§ WORK INSTRUCTION:
Transcribe the records below in full; pictures stay out of the copy.

━━━ LISTED ENTRIES

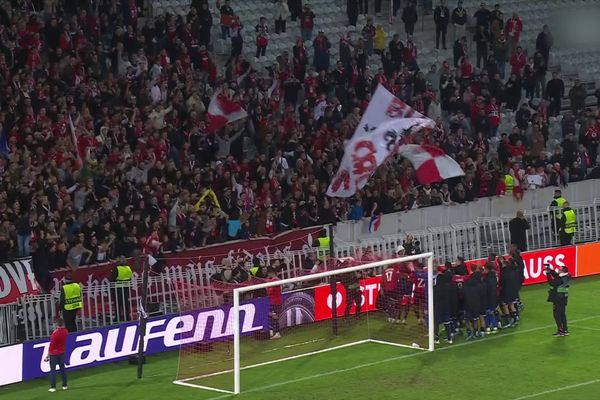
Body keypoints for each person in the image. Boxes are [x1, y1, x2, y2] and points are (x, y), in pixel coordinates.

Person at [44, 317, 68, 392]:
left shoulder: (54, 334)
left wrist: (47, 356)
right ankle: (64, 385)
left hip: (54, 354)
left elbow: (51, 346)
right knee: (62, 369)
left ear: (57, 324)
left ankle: (53, 387)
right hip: (62, 352)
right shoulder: (65, 331)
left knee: (53, 371)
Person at [379, 246, 403, 323]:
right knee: (396, 302)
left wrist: (382, 289)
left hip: (386, 289)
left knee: (390, 303)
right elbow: (398, 278)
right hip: (394, 288)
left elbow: (382, 281)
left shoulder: (384, 270)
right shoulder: (396, 269)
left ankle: (391, 316)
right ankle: (396, 317)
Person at [546, 265, 571, 336]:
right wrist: (551, 270)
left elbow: (552, 282)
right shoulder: (566, 276)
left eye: (559, 269)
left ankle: (560, 330)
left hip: (558, 298)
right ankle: (565, 330)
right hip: (564, 298)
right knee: (562, 314)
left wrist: (548, 274)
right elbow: (557, 276)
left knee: (557, 314)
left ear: (562, 271)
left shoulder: (560, 279)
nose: (558, 270)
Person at [111, 256, 133, 322]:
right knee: (126, 303)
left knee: (118, 304)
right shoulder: (129, 268)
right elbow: (130, 278)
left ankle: (118, 317)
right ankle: (127, 316)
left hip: (117, 288)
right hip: (126, 288)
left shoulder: (117, 269)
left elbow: (112, 279)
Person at [266, 268, 283, 339]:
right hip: (275, 301)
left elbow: (269, 292)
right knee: (271, 316)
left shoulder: (274, 281)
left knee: (274, 317)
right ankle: (272, 332)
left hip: (275, 302)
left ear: (271, 273)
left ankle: (277, 333)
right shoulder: (275, 280)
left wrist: (267, 286)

━━━━━━

§ EXERCISE OUTPUT:
Body keypoints for each person in the image. Boxes are [x1, y1, x2, y2] and points are (x, y), in pixel coordinates.

Person at [44, 317, 68, 392]:
left shoulder: (54, 334)
left wrist: (47, 356)
right ankle: (64, 385)
left hip: (54, 354)
left elbow: (51, 346)
right knee: (62, 369)
left ear: (57, 324)
left ankle: (53, 387)
right hip: (62, 352)
right shoulder: (65, 331)
left knee: (53, 371)
Person at [379, 246, 403, 323]:
right knee: (396, 302)
left wrist: (382, 289)
left hip: (386, 289)
left knee: (390, 303)
right elbow: (398, 278)
right hip: (394, 288)
left elbow: (382, 281)
left shoulder: (384, 270)
right shoulder: (396, 269)
left ankle: (391, 316)
right ankle: (396, 317)
Person at [546, 265, 571, 336]:
right wrist: (551, 270)
left elbow: (552, 282)
right shoulder: (566, 276)
left eye: (559, 269)
left ankle: (560, 330)
left hip: (558, 298)
right ankle: (565, 330)
right hip: (564, 298)
right knee: (562, 314)
left wrist: (548, 274)
right elbow: (557, 276)
left knee: (557, 314)
left ear: (562, 271)
left shoulder: (560, 279)
nose: (558, 270)
Person at [111, 256, 133, 322]:
right knee: (126, 303)
left knee: (118, 304)
right shoulder: (129, 268)
right elbow: (130, 278)
left ankle: (118, 317)
right ankle: (127, 316)
left hip: (117, 288)
right hip: (126, 288)
left shoulder: (117, 269)
left elbow: (112, 279)
Person at [266, 268, 283, 339]:
right hip: (275, 301)
left elbow: (269, 292)
right knee: (271, 316)
left shoulder: (274, 281)
left knee: (274, 317)
right ankle: (272, 332)
left hip: (275, 302)
left ear: (271, 273)
left ankle: (277, 333)
right shoulder: (275, 280)
left wrist: (267, 286)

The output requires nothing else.